Colorectal cancer (CRC) is the second most common cause of cancer-related deaths worldwide with an annual incidence of almost a million cases and an annual mortality around 500,000. The fecal occult blood test is currently the first line method for CRC screening, but has unacceptably low sensitivity and specificity. Improved screening tests are therefore urgently required for early-stage CRC screening when therapy is most likely to be effective. We describe a discovery-based proteomics hypothesis using orthogonal multi-dimensional fractionation (1-D SDS-PAGE, RP-HPLC, size exclusion chromatography) to mine deep into the fecal proteome for the initial discovery process, which generated a library containing 108 human fecal proteins with the associated peptide and MS/MS data. These data were then used to develop and optimize a multiplex multiple reaction monitoring assay for 40 non-redundant human proteins present in the feces. To show proof of principal for clinical analysis, multiplex screening of these 40 proteins was carried out on fecal samples from eight CRC patient and seven normal volunteers. We identified 24 proteins consistently found in all samples and nine proteins found only in the CRC patients, showing the potential of this approach for the analysis of potential CRC biomarkers. Absolute quantitation using C-terminal isotopically labeled synthetic peptides corresponding to hemoglobin and carcinoembryonic antigen 5 was also performed.

Murine fecal proteomics: a model system for the detection of potential biomarkers for colorectal cancer.

Tumor related products shed into the feces offer a potential source of biomarkers for the detection of colorectal cancer (CRC). Using SDS-PAGE followed by nanoflow reversed-phased LC-MS/MS to analyse fecal samples from Apc(Min/+) mice (that develop spontaneous multiple intestinal neoplasia with age) we have identified 336 proteins (115 proteins of murine origin, 201 from fecal bacteria, 18 associated with food intake and 2 of apparent parasitic origin). 75% of the murine proteins identified in this study are predicted to be extracellular or associated with the cell plasma membrane. Of these proteins, a number of the murine homologues of colorectal cancer associated proteins (CCAP) such as hemoglobin, haptoglobin, hemopexin, alpha-2-macroglobulin and cadherin-17 have been identified, demonstrating the potential of fecal proteomics for detecting potential biomarkers and paving the way for subsequent MS/MS based biomarker studies on similar human samples.

PI(3,4,5)P3 Interactome.

Immobilizing chemically synthesized analogues of PI(3,4,5)P3 onto Affi-10 beads and incorporating them into liposomes allowed their use as affinity absorbents in the comprehensive analysis of the phosphoinositide interactome using cytosolic cell extracts of the LIM1215 colon cancer cell line. This led to the identification of 282 proteins that either interact with PI(3,4,5)P3 or are indirectly captured as part of a complex containing a PI(3,4,5)P3 binding partner. Identification of the proteins was achieved using affinity/LC-MS/MS experiments.
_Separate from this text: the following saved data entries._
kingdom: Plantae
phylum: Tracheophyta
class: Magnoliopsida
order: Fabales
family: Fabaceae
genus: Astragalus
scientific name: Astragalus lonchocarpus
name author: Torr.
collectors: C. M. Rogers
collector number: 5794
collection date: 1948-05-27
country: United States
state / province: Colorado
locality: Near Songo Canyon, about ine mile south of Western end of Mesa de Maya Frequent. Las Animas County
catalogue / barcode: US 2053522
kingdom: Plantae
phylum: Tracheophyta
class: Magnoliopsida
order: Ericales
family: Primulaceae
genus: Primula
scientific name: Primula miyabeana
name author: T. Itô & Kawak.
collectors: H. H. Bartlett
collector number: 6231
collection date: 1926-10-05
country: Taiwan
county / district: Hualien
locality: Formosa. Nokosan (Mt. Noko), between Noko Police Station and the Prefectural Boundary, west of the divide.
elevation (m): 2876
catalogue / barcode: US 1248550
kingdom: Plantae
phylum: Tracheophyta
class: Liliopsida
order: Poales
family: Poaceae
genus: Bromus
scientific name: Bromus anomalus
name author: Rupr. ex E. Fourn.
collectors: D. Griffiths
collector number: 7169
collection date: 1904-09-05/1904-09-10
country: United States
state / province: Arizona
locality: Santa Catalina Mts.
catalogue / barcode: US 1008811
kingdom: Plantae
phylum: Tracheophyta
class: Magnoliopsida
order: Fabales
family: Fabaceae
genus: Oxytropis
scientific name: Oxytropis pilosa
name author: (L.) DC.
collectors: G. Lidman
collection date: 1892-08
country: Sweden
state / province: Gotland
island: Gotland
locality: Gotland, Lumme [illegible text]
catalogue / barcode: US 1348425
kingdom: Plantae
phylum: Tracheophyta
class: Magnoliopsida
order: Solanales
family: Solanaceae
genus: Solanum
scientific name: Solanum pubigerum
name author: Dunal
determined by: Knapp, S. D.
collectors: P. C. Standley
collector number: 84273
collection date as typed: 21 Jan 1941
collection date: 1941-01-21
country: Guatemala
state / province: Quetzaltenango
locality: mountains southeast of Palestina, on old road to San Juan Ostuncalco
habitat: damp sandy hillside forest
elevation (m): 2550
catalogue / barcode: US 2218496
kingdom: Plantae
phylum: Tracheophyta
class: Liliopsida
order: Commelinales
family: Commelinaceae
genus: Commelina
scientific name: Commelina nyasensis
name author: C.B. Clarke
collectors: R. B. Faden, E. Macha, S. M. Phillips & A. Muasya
The PI(3,5)P2 and PI(4,5)P2 interactomes.

A comprehensive analysis of the phosphoinositide interactome has been performed using analogues of PI(3,5)P2 and PI(4,5)P2 phosphatidyl phospholipids which were immobilized onto Affi-10 beads or incorporated into liposomes for use as affinity absorbents with cytosolic extracts from colonic carcinoma cell lines. Affinity/LC/MS/MS experiments allowed identification of 388 proteins/protein complexes that appeared to interact specifically with the phosphoinositide targets: a number of novel potential phosphoinositide interacting proteins have been identified.